# rear speaker position troubles....help please



## Slater (Nov 20, 2009)

I think I need to slow down & rethink my strategy.
I purchased the HSU bookshelfs for front & rears which are 15" tall, same clearance from the top of my door to the ceiling...
Needless to say, no room to angle them down, only choice for me is to return them & go with the Ascend 170's 12" tall or drill into the HSU cabinet & slap a omni20 on the back & place it in the left corner sideways & have the right rear vertical upright position. What would you guys do, open to any suggestions.
Click on pic to enlarge:


----------



## tonyvdb (Sep 5, 2007)

You could buy a large metal "L" bracket used for hanging plants off of, mount that to the side wall and then hang the speaker from the end of the bracket.


----------



## Wayne A. Pflughaupt (Apr 13, 2006)

I vote sideways for both.

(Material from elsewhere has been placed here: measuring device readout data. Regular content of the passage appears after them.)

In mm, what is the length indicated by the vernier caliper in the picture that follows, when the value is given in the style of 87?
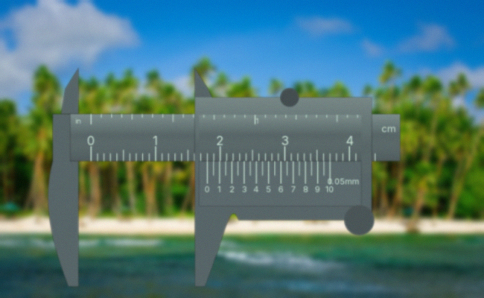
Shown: 18.0
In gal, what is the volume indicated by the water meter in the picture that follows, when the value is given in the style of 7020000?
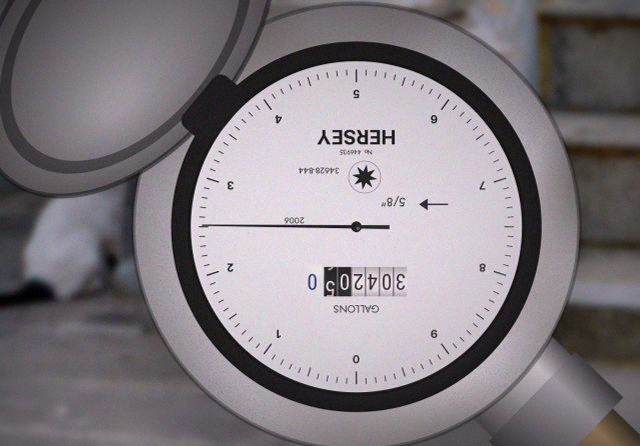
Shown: 3042052.5
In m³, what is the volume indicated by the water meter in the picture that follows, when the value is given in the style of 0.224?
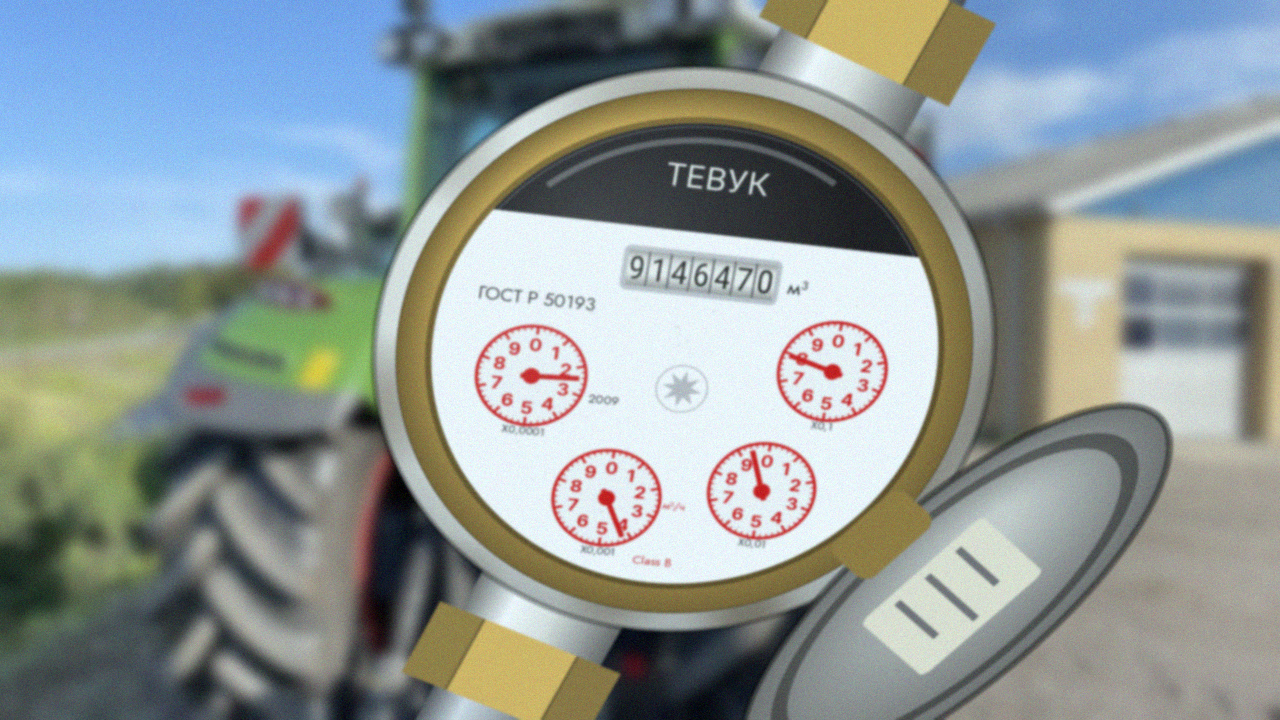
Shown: 9146470.7942
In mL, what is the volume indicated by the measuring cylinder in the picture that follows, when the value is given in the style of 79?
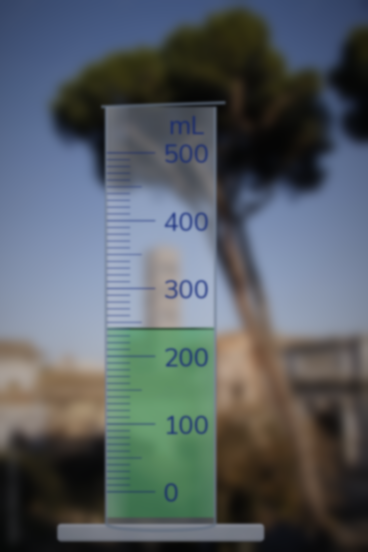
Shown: 240
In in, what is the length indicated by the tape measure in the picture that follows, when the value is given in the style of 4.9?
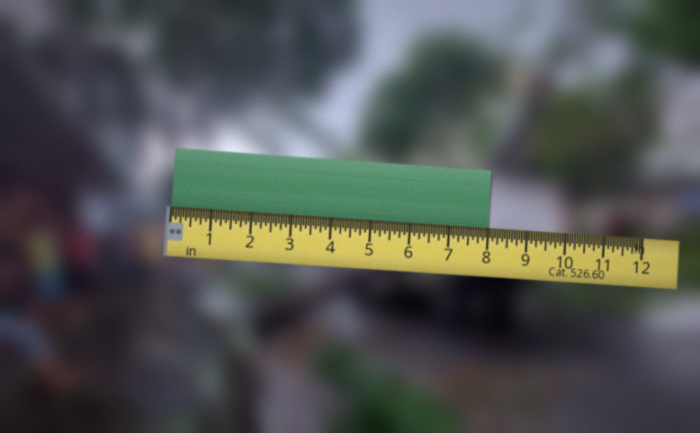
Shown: 8
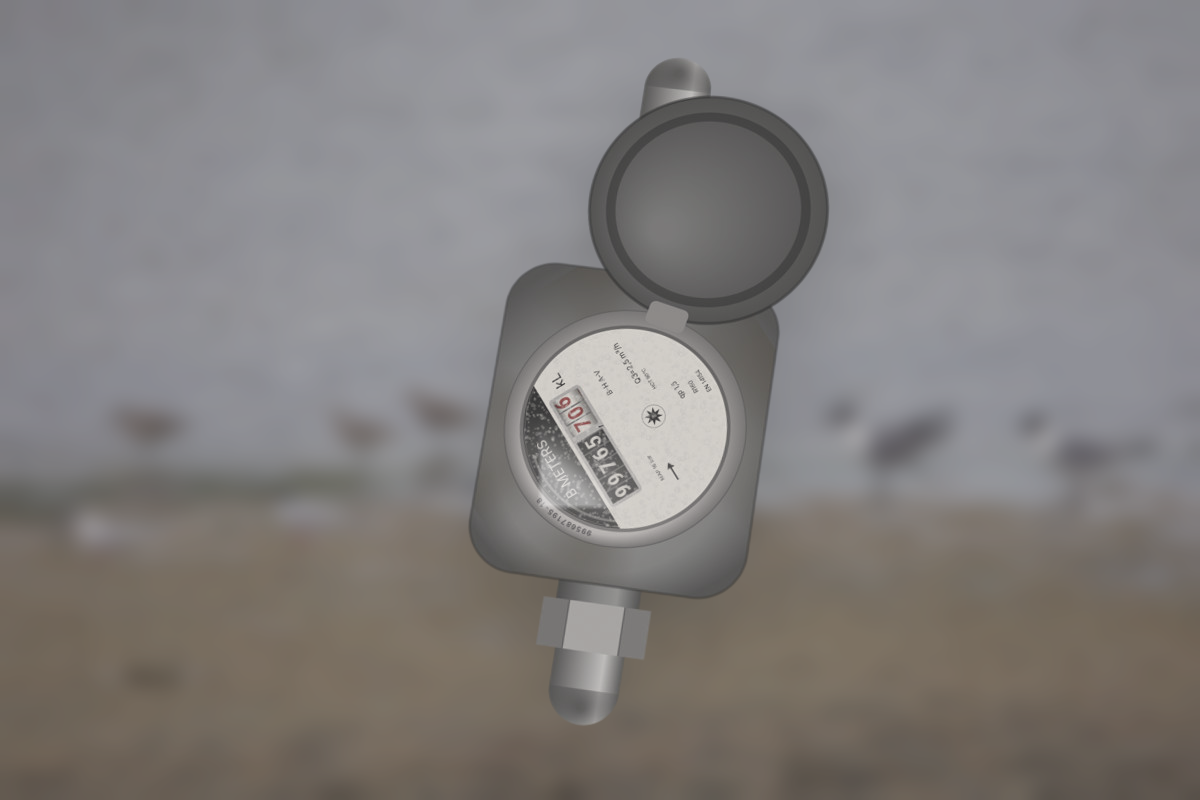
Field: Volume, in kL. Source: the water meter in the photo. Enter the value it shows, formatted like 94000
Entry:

That’s how I’ve always had my rear speakers, and it works fine. However, I never had mine right up against the ceiling like yours will be, I‘ve had cathedral ceilings with lots of open space above them.

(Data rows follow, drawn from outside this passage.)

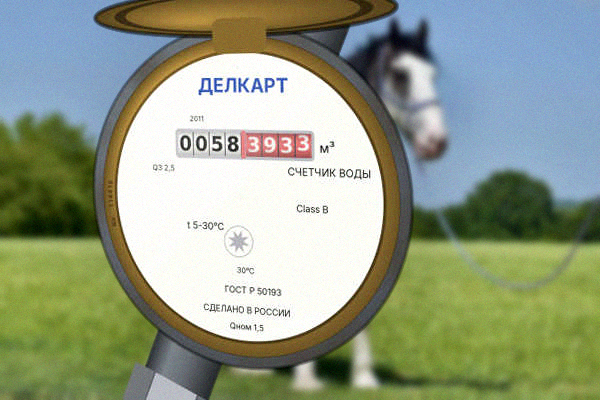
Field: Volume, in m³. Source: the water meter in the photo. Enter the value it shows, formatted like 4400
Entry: 58.3933
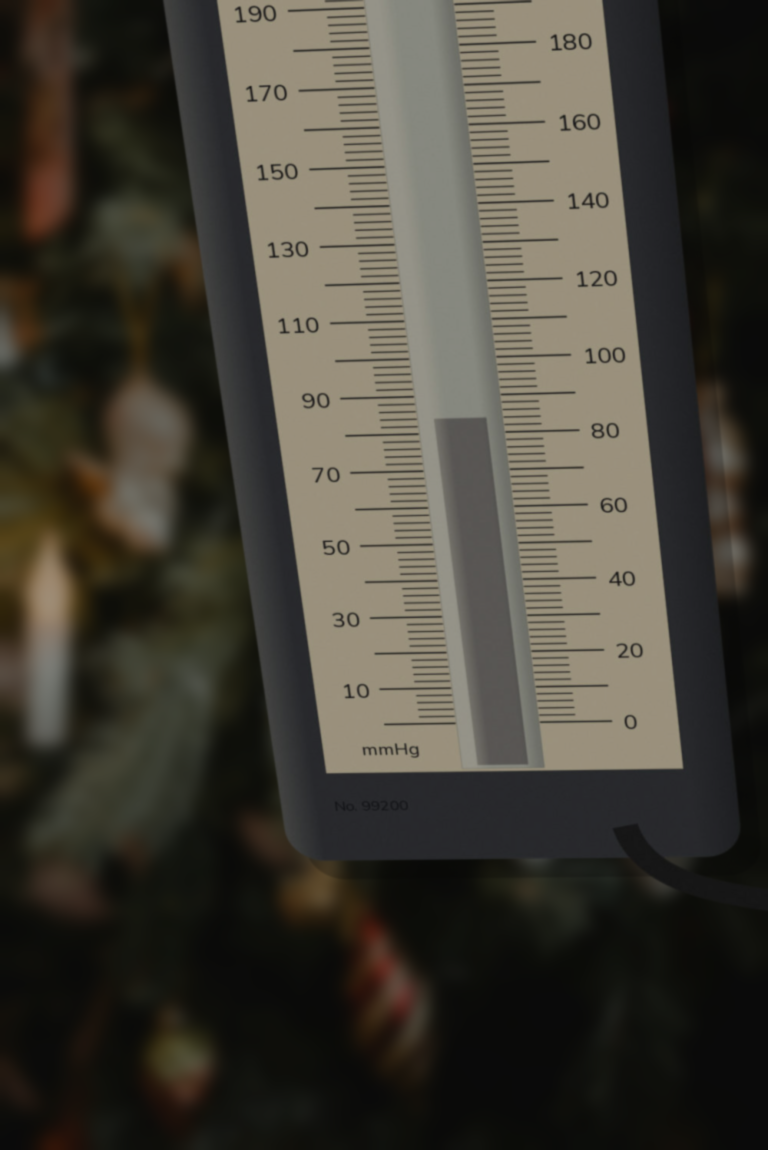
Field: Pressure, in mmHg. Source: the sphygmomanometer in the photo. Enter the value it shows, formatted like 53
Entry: 84
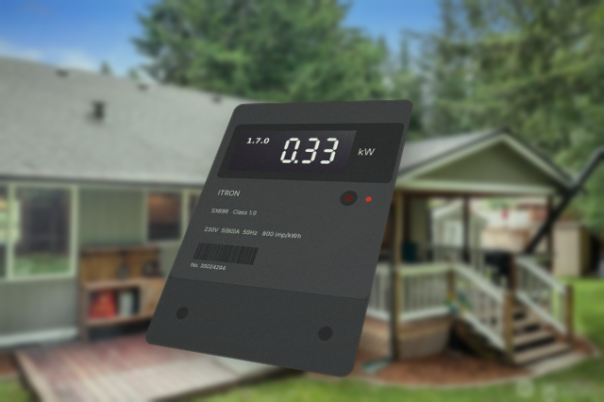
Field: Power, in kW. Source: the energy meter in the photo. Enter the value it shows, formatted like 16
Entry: 0.33
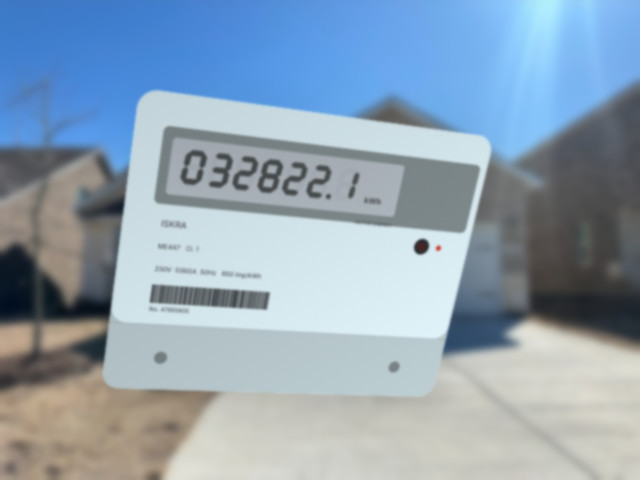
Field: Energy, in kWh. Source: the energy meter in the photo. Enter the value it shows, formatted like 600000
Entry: 32822.1
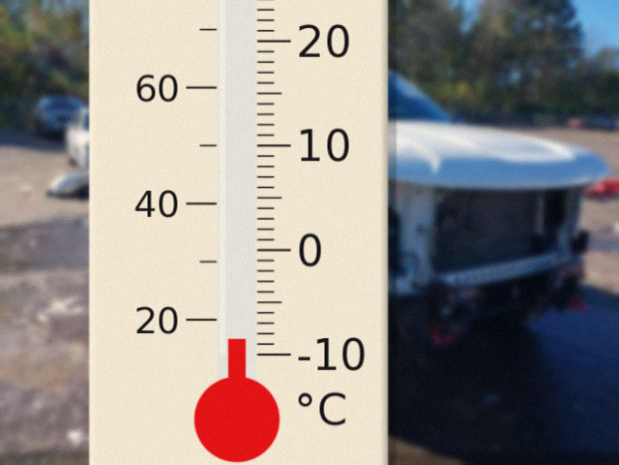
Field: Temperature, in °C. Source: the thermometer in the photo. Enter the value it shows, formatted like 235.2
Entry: -8.5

Still, it should work in your situation and is probably you r best aesthetic option. Depending on the tweeter dispersion pattern of your speakers, at least. For instance, as I understand, THX-rated speakers limit vertical dispersion, to limit reflections from the floor and ceiling. Obviously you can’t use speakers like that on their sides.

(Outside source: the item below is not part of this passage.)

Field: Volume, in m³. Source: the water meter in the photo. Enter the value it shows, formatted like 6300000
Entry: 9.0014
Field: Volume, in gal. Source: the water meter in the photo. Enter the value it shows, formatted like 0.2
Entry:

By the way, if you do go with upright placement, be sure and invert the speakers. That will put some distance between the ceiling and the tweeter.

Regards,
Wayne


----------



## glaufman (Nov 25, 2007)

The HSU bookshelves are rear ported. You don't want them close to a wall.


----------



## Slater (Nov 20, 2009)

glaufman said:


> The HSU bookshelves are rear ported. You don't want them close to a wall.



My understanding per Pete @ HSU most wall mounts like the bt-77 will give the hsu bookshelf enough distance from the wall .


----------



## glaufman (Nov 25, 2007)

May be true. Perhaps he can provide you their minimum recommended distance, so you know for sure with whichever mount you get.


----------